How to Reject Inputs in Alteryx
I’m sure the following scenario is familiar, at least to some.
You’ve built an Alteryx workflow, it works great, but then, your data provider (usually an individual who has promised the data structure will never change) decides to change the structure of the incoming data source, a column name change or a dropped column, something that breaks our beautiful Alteryx masterpiece.
You then spent an hour rebuilding your workflow to cope with said file.
Well, I’m going to show a neat trick, which puts the onus back to your data provider to provide you with a consistent datasource.
The workflow below shows a complete version of what we’ll be creating.
As a high level overview, we are taking the datasource provided by our annoying user; we are taking a data dictionary that we took when the project went into production, and we are testing whether the structure (field names, data types, and field lengths), is the same.
The test tool will error if any records pass into the right join, which indicate items that exist in our data dictionary, but do not exist in the latest dataset provided to us.
Now rather than bending our backs fixing this; we can now email the data provider and outline that the file does not meet the requirements, and also give the detail regards why (heck, we could even automate this email if we wished!).
So how do we set this up?
Well our first step is to build our data dictionary of the datasource we want to check, capturing the name, data type, and length of all fields; this is a relatively trivial task and can be done by using the ‘Field Info’ tool.
As this is an easily repeatable task across many datasets, I’ve created an application, available here, which allows you to simply specify your input file and output file, and it will generate the file on your behalf.
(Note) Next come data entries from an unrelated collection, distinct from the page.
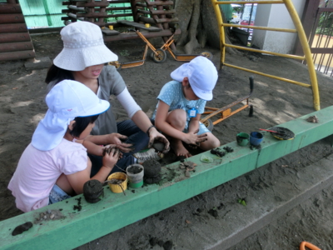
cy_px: 125
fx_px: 231
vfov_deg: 56.8
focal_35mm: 24
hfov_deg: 71.6
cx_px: 166
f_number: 3
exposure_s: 1/125
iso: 80
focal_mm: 4.24
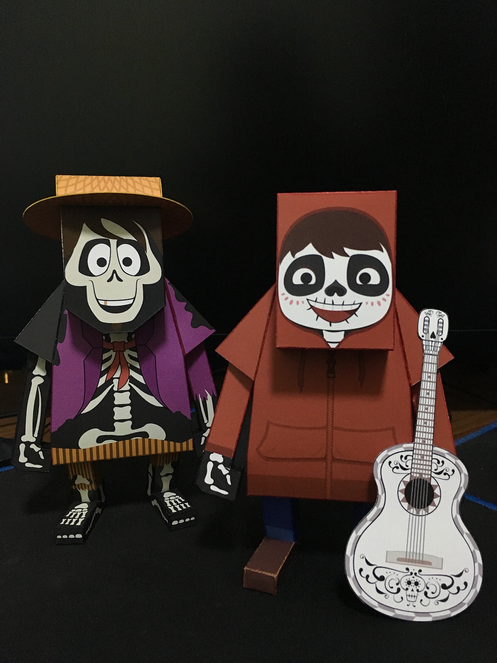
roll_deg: +1.4
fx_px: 555
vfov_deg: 61.7
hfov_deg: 48.2
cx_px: 248
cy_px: 332
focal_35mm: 29
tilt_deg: -9.0
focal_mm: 4.15
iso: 200
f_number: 2.2
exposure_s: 1/17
You may notice the ‘Definition’ column; this is a dummy field I have added (via the formula tool seen above) so that definitions can be added to the xlsx file manually, in order to provide any users with an understanding of what each field actually means.
The next step is building out this test workflow.
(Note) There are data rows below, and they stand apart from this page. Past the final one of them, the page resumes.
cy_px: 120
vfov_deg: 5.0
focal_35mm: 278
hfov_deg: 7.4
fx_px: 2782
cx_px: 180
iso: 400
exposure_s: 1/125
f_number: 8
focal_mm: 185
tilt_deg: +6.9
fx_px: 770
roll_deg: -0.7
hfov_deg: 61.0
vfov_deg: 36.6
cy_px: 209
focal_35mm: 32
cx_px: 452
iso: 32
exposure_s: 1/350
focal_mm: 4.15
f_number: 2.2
Let’s start by bringing on both our actual workflow input onto the canvas, and our data dictionary of said input.
With our actual workflow input, we need to add a field info tool to capture the latest file structure.
By joining these two streams together, on the key fields ‘Name’, ‘Type’ and ‘Size’, the following rules will apply;
L – this anchor will contain fields (whether that be because of Name, Type or Size (or a combination of those)) in our latest input file which are not contained in our data dictionary as per our desired input structure.
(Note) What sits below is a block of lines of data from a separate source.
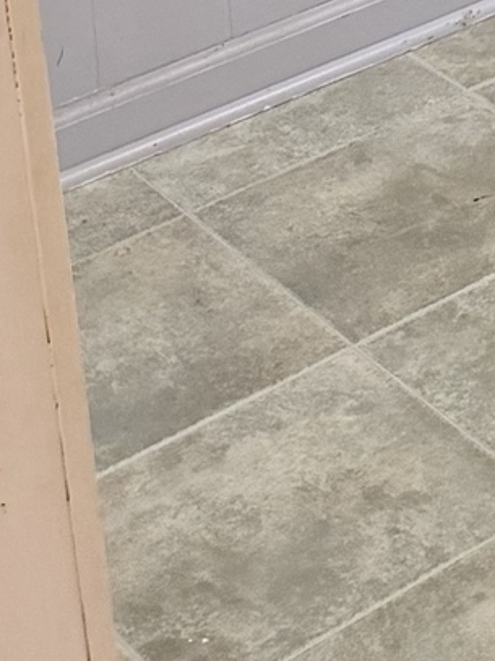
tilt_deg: -10.1
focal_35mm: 136
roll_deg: +1.2
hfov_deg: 9.6
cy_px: -758
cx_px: 1198
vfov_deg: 12.4
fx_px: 2594
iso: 200
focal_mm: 6.76
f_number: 1.78
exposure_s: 1/60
J – this anchor will contain fields which match on Name AND Type AND Size, this is our good data feed!
R – this anchor contains our problems, it will show instances where fields have not been identified (whether that be because of Name, Type or Size (or a combination of those)) in our latest data file, and therefor our workflow may error.
As the R or right anchor contains our problems, I have attached the ‘Test’ tool to this anchor, which allows us to trigger an error message should such a test fail.
The test tool is really simple to use; you start by giving a ‘Test Name’. I tend to use an ‘inverted statement’ due to the nature of how the Test tool reports errors..
We are then performing a test whether the record count, coming out of our right join output anchor, should be a specific value, which we have set to 0.
Therefor, if the record count is not 0, then the error will be triggered.
And that’s it, it’s really that simple!
In a real word scenario you may have a ‘Test’ workflow which contains such tests for each of the inputs in the main workflow (as shown below). You may even use the ‘Conditional Runner’ tool, which forms part of the CReW macro pack, to run your test workflow prior to running your master workflow (which only runs if the test workflow does not fail).
The example in this post can be found here.
We may even develop this logic further; for example we may wish to test whether there are only certain categorical values in a field, or we may want to see if all of the values in a field are within a set range, say between 0 and 1000.
You may delete certain items from your data dictionary which simply aren’t necessary fields for your workflow to run correctly.
But hey, I’m not going to ruin your fun and show give you the answer, have a go yourself!